Problem to solve: Filter the entries down to the lines holding "империализм", then copy those lines.

Task data:
# # # # # # #
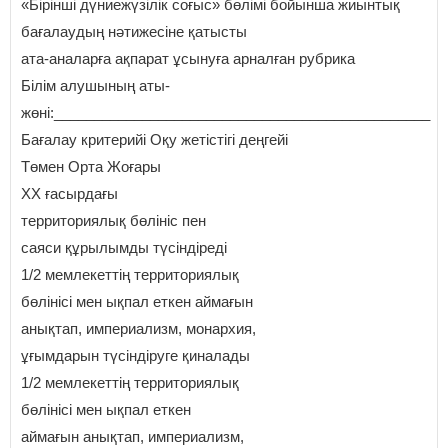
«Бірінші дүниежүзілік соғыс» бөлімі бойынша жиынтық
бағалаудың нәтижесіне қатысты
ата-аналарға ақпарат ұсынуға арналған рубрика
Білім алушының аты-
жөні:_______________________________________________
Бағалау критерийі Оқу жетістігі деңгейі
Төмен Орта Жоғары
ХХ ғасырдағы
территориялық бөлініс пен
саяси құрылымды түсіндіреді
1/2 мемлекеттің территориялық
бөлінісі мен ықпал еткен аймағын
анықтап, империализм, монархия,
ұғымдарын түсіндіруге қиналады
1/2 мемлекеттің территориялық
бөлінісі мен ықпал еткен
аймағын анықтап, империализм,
# # # # # # #
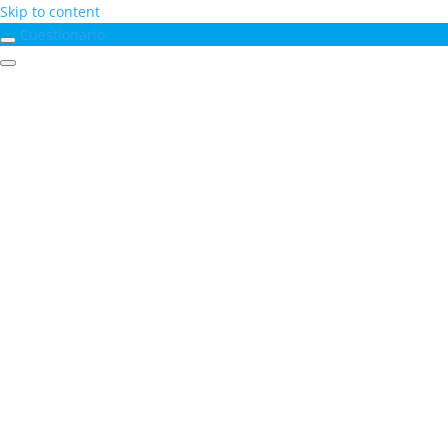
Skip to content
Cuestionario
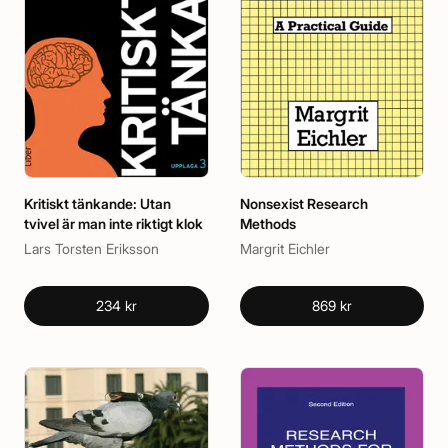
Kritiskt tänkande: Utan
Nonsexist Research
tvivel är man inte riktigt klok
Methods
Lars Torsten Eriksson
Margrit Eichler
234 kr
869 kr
# # # # # # #
Task result:
анықтап, империализм, монархия,
аймағын анықтап, империализм,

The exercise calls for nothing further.